For instance, caroten absorb most of blue-violet spectre.
After this excerpt, the text says that it's easy to check the blue-violet spectre absorption regarding carotene.
It says that since we see caroten as yellow-orange color, we only have to look at the complementary colors of yellow and orange, which are the opposite colors looking at the diagram:
Since the opposite colors for yellow and orange are violet and blue, that's the top absorption: blue-violet spectrum.
My doubt is if that's a valid method indeed. That's because if I use this same method for chlorophylle, it doesn't work quite right, I think.
The text says that chlorophylle absorbs solar radiation on blue and red regions.

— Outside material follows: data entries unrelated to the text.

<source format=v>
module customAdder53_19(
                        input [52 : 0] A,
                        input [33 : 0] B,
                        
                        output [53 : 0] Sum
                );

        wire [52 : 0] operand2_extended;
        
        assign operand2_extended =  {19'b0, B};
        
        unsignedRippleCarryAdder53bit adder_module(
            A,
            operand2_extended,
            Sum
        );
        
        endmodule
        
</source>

Then, from that perspective and using the method the question's taught us, the complementary colors would be orange and green, and so we would see colors orange-green.
Shouldn't that orange tone be away for a green leaf? Or is that method wrong? For the method, I mean, saying that top absorption colors are complementary for the top reflected color, and they're opposite on that complementary colors diagram.
Best Answer
The method is correct, in the sense that I know where to find/expect an absorption peak in a UV-VIS spectrum simply by looking at the color of the sample I’m measuring.

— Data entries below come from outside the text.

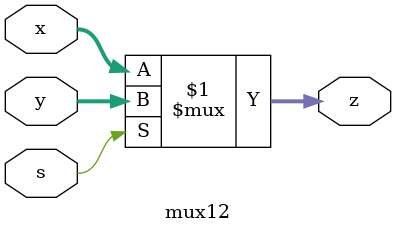
<source format=v>
module mux12(input wire [11:0] x, y,
input wire s,
output wire [11:0] z);

assign z = s ? y : x; // s=1,z<-y; s=0,z<-x
endmodule

</source>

The difficulty in interpretation comes in the non-linear sensitivity of the eye as a function of wavelength. The eye sees color using the so-called cone-cells. Simplistic models say you have blue, red, and green cones. If you look for sensitivity curves, you notice that the sensitivity ranges for the three cone types are very wide and strongly overlap. Also, you see that the green cones have higher sensitivity than the red ones, and the blue ones have the lowest. This implies that green dominates in vision if different colors are offered at equal intensity. It is not surprising that evolution resulted in eyes especially fit for seeing tones of green and brown, for forest inhabitants such as primates.

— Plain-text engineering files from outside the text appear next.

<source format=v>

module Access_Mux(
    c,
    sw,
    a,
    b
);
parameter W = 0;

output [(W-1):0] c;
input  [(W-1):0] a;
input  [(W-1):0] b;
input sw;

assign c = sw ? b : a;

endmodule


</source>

Camera makers adjust for this. Digital cameras deduce color by putting a R, G or B filter over each individual pixel. The other two colors are then interpolated for each pixel. All commercial consumer oriented cameras employ a Bayer pattern for the RGB filter, in the Bayer pattern there are more green pixels than red and blue. That automatically weights the green signal more closely to the sensitivity of the eye in the interpolation.
The nonlinear behavior also comes into play when mixing paint. I personally find it very difficult to estimate how much of a certain color to add when I am trying to achieve a particular color tone. This is not a problem, since trial and error will get to the desired result fast, but if I pay attention, I pretty much always initially add way more or way less than what was needed.